SOURCE MATERIAL
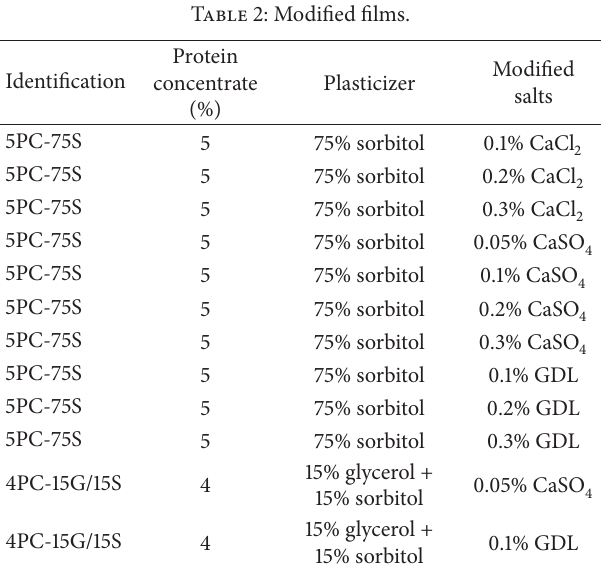
Table 2: Modified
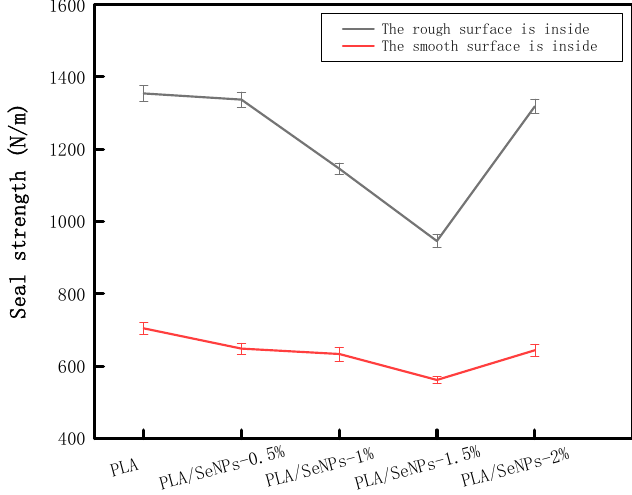
Figure 7. Seal strength of PLA and PLA / SeMPs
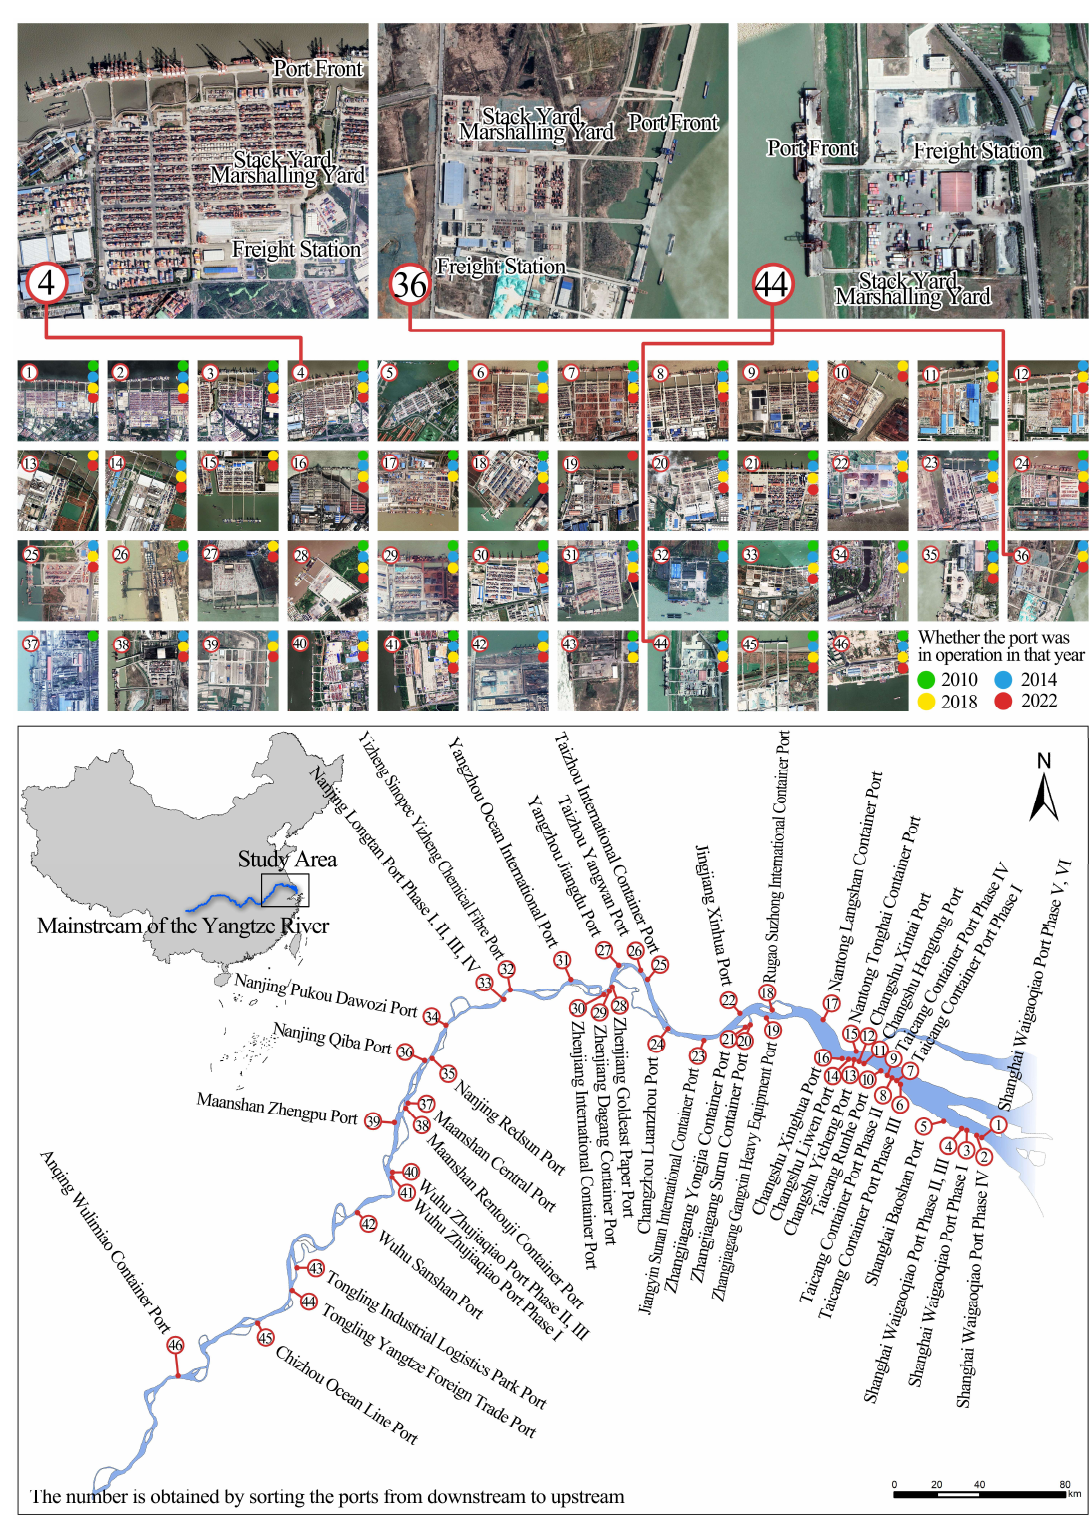
Figure 2. Identification of the container port waterfront.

WORK INSTRUCTIONS
How many of the lines in the listing above carry the word "Figure"? Respond with that number alone.

EXERCISE SOLUTION
2